** Opening Source data block **
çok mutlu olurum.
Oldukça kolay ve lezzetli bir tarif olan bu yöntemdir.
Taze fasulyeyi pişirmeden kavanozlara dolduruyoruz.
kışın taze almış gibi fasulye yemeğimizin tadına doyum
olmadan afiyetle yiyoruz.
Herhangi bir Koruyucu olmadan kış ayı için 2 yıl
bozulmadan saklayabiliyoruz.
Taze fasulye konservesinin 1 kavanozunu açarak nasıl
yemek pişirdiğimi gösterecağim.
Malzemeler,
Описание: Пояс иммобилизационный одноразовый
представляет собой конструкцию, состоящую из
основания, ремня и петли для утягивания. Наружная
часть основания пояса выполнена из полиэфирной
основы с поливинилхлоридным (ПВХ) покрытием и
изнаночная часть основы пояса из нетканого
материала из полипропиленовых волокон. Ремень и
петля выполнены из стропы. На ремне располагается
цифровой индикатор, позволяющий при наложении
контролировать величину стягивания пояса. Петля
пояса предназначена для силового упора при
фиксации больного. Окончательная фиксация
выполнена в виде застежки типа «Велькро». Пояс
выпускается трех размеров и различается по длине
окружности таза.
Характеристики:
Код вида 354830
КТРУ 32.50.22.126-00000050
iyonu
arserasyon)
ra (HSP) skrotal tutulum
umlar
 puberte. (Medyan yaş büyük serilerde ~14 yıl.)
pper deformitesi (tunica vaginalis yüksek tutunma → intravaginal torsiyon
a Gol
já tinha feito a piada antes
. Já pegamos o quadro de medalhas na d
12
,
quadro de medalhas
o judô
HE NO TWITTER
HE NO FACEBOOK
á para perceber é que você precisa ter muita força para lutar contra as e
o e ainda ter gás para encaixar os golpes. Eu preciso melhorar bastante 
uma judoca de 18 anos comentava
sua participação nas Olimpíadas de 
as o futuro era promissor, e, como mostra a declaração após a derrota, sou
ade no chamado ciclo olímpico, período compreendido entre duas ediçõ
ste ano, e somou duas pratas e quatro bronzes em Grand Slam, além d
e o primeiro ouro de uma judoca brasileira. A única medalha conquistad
** Closing Source data block **
** Opening Source data block **
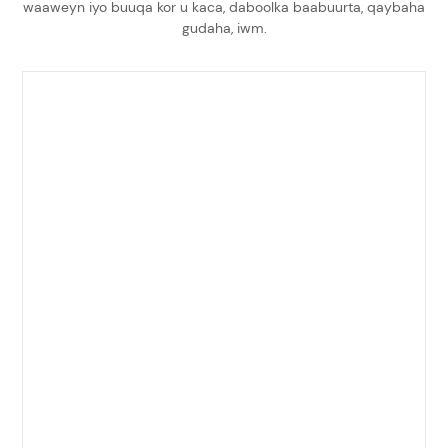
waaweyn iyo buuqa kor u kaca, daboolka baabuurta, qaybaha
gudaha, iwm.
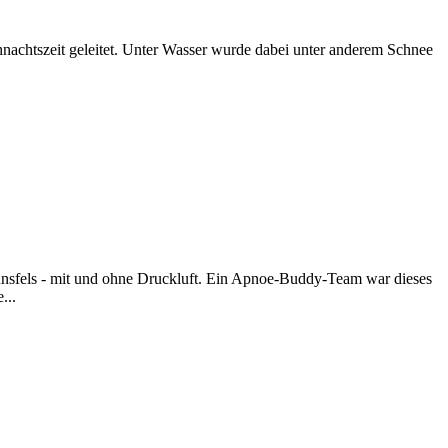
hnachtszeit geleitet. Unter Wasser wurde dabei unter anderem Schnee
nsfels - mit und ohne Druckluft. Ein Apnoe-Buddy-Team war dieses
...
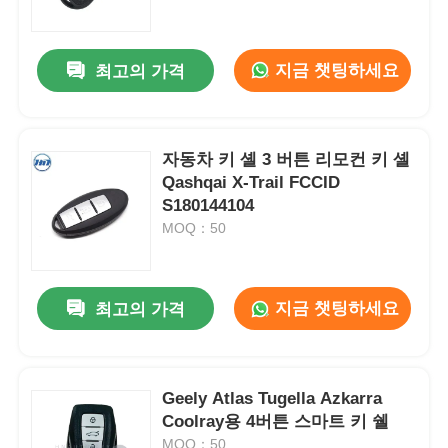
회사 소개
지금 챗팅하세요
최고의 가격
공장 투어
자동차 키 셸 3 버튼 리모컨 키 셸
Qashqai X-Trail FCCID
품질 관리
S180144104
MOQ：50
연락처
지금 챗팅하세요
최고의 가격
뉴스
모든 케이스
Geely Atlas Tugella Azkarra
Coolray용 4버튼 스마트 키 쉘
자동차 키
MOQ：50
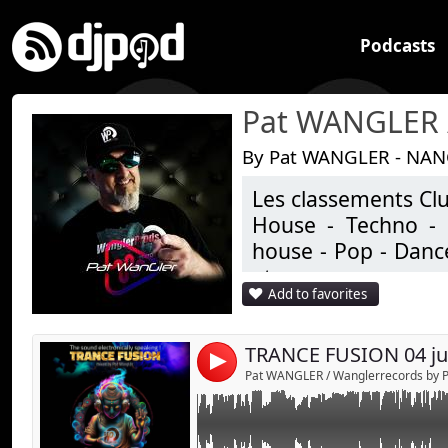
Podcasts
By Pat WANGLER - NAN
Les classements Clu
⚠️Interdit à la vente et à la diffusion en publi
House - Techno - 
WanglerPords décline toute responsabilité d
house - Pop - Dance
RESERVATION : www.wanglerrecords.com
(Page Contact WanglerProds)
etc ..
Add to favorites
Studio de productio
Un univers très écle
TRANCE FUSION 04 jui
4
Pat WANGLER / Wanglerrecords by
** Closing Source data block **
_Task brief_
Beginning at the line with "çok mutlu olurum." and stopping after the line with "пояса предназначена для силового упора при", please write out every line of the data above exactly and nothing else.

_Problem solution_
çok mutlu olurum.
Oldukça kolay ve lezzetli bir tarif olan bu yöntemdir.
Taze fasulyeyi pişirmeden kavanozlara dolduruyoruz.
kışın taze almış gibi fasulye yemeğimizin tadına doyum
olmadan afiyetle yiyoruz.
Herhangi bir Koruyucu olmadan kış ayı için 2 yıl
bozulmadan saklayabiliyoruz.
Taze fasulye konservesinin 1 kavanozunu açarak nasıl
yemek pişirdiğimi gösterecağim.
Malzemeler,
Описание: Пояс иммобилизационный одноразовый
представляет собой конструкцию, состоящую из
основания, ремня и петли для утягивания. Наружная
часть основания пояса выполнена из полиэфирной
основы с поливинилхлоридным (ПВХ) покрытием и
изнаночная часть основы пояса из нетканого
материала из полипропиленовых волокон. Ремень и
петля выполнены из стропы. На ремне располагается
цифровой индикатор, позволяющий при наложении
контролировать величину стягивания пояса. Петля
пояса предназначена для силового упора при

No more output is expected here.